Give back every line of the data, word for word.

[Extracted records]
┌──

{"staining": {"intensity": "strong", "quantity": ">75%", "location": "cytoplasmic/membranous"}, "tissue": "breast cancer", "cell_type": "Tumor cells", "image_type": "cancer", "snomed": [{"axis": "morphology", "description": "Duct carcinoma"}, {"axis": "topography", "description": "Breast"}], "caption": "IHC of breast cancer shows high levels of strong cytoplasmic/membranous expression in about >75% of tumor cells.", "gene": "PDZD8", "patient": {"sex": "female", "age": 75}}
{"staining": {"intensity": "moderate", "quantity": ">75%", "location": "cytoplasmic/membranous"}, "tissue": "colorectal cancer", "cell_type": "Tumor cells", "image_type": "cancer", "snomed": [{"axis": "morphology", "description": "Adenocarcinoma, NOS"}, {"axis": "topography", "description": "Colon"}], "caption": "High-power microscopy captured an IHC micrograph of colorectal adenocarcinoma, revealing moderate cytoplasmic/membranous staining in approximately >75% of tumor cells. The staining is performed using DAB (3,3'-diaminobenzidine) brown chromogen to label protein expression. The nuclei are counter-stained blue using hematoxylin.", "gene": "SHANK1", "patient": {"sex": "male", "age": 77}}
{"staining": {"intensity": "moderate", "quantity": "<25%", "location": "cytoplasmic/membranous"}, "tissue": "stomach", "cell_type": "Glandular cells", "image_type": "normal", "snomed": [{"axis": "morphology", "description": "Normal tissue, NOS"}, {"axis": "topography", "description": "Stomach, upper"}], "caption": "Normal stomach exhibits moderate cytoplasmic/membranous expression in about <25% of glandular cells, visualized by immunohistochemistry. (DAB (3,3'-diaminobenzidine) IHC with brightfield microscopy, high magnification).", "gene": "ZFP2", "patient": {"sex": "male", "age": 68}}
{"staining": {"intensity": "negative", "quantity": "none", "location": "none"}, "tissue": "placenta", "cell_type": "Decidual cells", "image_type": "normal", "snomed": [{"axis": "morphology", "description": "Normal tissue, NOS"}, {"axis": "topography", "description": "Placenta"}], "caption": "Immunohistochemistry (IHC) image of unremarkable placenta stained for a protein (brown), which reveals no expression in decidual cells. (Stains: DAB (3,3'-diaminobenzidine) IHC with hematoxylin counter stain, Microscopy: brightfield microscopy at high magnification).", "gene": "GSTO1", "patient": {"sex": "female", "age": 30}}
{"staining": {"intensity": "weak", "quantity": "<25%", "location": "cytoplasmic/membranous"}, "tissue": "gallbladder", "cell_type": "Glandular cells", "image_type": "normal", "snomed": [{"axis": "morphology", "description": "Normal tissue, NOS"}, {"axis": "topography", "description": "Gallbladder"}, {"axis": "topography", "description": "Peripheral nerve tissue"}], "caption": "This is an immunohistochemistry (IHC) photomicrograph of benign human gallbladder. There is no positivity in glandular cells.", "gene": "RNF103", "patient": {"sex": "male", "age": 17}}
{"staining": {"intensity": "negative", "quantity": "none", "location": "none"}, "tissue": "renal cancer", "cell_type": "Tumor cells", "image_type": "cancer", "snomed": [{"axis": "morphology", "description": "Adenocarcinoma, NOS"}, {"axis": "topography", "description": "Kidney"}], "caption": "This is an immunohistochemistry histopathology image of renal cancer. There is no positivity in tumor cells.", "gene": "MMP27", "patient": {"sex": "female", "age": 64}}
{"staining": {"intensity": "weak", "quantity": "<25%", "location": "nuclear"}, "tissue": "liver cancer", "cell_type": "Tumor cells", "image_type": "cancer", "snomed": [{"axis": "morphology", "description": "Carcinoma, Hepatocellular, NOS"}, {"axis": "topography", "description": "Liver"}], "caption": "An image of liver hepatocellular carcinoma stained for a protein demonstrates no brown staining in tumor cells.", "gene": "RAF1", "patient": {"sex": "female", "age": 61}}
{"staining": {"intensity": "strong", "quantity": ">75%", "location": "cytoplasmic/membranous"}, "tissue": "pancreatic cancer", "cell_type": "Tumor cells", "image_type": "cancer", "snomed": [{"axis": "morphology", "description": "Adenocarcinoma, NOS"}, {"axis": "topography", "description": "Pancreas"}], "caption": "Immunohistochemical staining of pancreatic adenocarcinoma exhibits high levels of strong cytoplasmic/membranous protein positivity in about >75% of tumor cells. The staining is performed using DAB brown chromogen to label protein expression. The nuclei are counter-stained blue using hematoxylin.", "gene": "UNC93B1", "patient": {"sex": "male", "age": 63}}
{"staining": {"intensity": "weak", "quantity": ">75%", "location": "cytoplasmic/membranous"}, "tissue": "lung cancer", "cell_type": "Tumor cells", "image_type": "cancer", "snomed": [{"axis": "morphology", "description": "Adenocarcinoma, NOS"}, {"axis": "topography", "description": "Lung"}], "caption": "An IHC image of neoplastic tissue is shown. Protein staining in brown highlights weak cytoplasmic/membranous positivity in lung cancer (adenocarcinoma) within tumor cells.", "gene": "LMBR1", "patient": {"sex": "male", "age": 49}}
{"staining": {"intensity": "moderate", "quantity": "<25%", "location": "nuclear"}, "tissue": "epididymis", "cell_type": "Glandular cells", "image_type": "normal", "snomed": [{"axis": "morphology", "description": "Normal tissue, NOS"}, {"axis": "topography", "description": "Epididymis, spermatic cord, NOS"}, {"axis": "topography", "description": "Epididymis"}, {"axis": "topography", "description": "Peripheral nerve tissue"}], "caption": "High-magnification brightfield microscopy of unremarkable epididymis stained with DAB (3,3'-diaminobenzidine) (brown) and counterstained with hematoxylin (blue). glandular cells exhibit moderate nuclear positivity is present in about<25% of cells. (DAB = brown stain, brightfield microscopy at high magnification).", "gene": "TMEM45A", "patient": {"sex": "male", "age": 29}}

└──

* Response:
{"staining": {"intensity": "strong", "quantity": ">75%", "location": "cytoplasmic/membranous"}, "tissue": "breast cancer", "cell_type": "Tumor cells", "image_type": "cancer", "snomed": [{"axis": "morphology", "description": "Duct carcinoma"}, {"axis": "topography", "description": "Breast"}], "caption": "IHC of breast cancer shows high levels of strong cytoplasmic/membranous expression in about >75% of tumor cells.", "gene": "PDZD8", "patient": {"sex": "female", "age": 75}}
{"staining": {"intensity": "moderate", "quantity": ">75%", "location": "cytoplasmic/membranous"}, "tissue": "colorectal cancer", "cell_type": "Tumor cells", "image_type": "cancer", "snomed": [{"axis": "morphology", "description": "Adenocarcinoma, NOS"}, {"axis": "topography", "description": "Colon"}], "caption": "High-power microscopy captured an IHC micrograph of colorectal adenocarcinoma, revealing moderate cytoplasmic/membranous staining in approximately >75% of tumor cells. The staining is performed using DAB (3,3'-diaminobenzidine) brown chromogen to label protein expression. The nuclei are counter-stained blue using hematoxylin.", "gene": "SHANK1", "patient": {"sex": "male", "age": 77}}
{"staining": {"intensity": "moderate", "quantity": "<25%", "location": "cytoplasmic/membranous"}, "tissue": "stomach", "cell_type": "Glandular cells", "image_type": "normal", "snomed": [{"axis": "morphology", "description": "Normal tissue, NOS"}, {"axis": "topography", "description": "Stomach, upper"}], "caption": "Normal stomach exhibits moderate cytoplasmic/membranous expression in about <25% of glandular cells, visualized by immunohistochemistry. (DAB (3,3'-diaminobenzidine) IHC with brightfield microscopy, high magnification).", "gene": "ZFP2", "patient": {"sex": "male", "age": 68}}
{"staining": {"intensity": "negative", "quantity": "none", "location": "none"}, "tissue": "placenta", "cell_type": "Decidual cells", "image_type": "normal", "snomed": [{"axis": "morphology", "description": "Normal tissue, NOS"}, {"axis": "topography", "description": "Placenta"}], "caption": "Immunohistochemistry (IHC) image of unremarkable placenta stained for a protein (brown), which reveals no expression in decidual cells. (Stains: DAB (3,3'-diaminobenzidine) IHC with hematoxylin counter stain, Microscopy: brightfield microscopy at high magnification).", "gene": "GSTO1", "patient": {"sex": "female", "age": 30}}
{"staining": {"intensity": "weak", "quantity": "<25%", "location": "cytoplasmic/membranous"}, "tissue": "gallbladder", "cell_type": "Glandular cells", "image_type": "normal", "snomed": [{"axis": "morphology", "description": "Normal tissue, NOS"}, {"axis": "topography", "description": "Gallbladder"}, {"axis": "topography", "description": "Peripheral nerve tissue"}], "caption": "This is an immunohistochemistry (IHC) photomicrograph of benign human gallbladder. There is no positivity in glandular cells.", "gene": "RNF103", "patient": {"sex": "male", "age": 17}}
{"staining": {"intensity": "negative", "quantity": "none", "location": "none"}, "tissue": "renal cancer", "cell_type": "Tumor cells", "image_type": "cancer", "snomed": [{"axis": "morphology", "description": "Adenocarcinoma, NOS"}, {"axis": "topography", "description": "Kidney"}], "caption": "This is an immunohistochemistry histopathology image of renal cancer. There is no positivity in tumor cells.", "gene": "MMP27", "patient": {"sex": "female", "age": 64}}
{"staining": {"intensity": "weak", "quantity": "<25%", "location": "nuclear"}, "tissue": "liver cancer", "cell_type": "Tumor cells", "image_type": "cancer", "snomed": [{"axis": "morphology", "description": "Carcinoma, Hepatocellular, NOS"}, {"axis": "topography", "description": "Liver"}], "caption": "An image of liver hepatocellular carcinoma stained for a protein demonstrates no brown staining in tumor cells.", "gene": "RAF1", "patient": {"sex": "female", "age": 61}}
{"staining": {"intensity": "strong", "quantity": ">75%", "location": "cytoplasmic/membranous"}, "tissue": "pancreatic cancer", "cell_type": "Tumor cells", "image_type": "cancer", "snomed": [{"axis": "morphology", "description": "Adenocarcinoma, NOS"}, {"axis": "topography", "description": "Pancreas"}], "caption": "Immunohistochemical staining of pancreatic adenocarcinoma exhibits high levels of strong cytoplasmic/membranous protein positivity in about >75% of tumor cells. The staining is performed using DAB brown chromogen to label protein expression. The nuclei are counter-stained blue using hematoxylin.", "gene": "UNC93B1", "patient": {"sex": "male", "age": 63}}
{"staining": {"intensity": "weak", "quantity": ">75%", "location": "cytoplasmic/membranous"}, "tissue": "lung cancer", "cell_type": "Tumor cells", "image_type": "cancer", "snomed": [{"axis": "morphology", "description": "Adenocarcinoma, NOS"}, {"axis": "topography", "description": "Lung"}], "caption": "An IHC image of neoplastic tissue is shown. Protein staining in brown highlights weak cytoplasmic/membranous positivity in lung cancer (adenocarcinoma) within tumor cells.", "gene": "LMBR1", "patient": {"sex": "male", "age": 49}}
{"staining": {"intensity": "moderate", "quantity": "<25%", "location": "nuclear"}, "tissue": "epididymis", "cell_type": "Glandular cells", "image_type": "normal", "snomed": [{"axis": "morphology", "description": "Normal tissue, NOS"}, {"axis": "topography", "description": "Epididymis, spermatic cord, NOS"}, {"axis": "topography", "description": "Epididymis"}, {"axis": "topography", "description": "Peripheral nerve tissue"}], "caption": "High-magnification brightfield microscopy of unremarkable epididymis stained with DAB (3,3'-diaminobenzidine) (brown) and counterstained with hematoxylin (blue). glandular cells exhibit moderate nuclear positivity is present in about<25% of cells. (DAB = brown stain, brightfield microscopy at high magnification).", "gene": "TMEM45A", "patient": {"sex": "male", "age": 29}}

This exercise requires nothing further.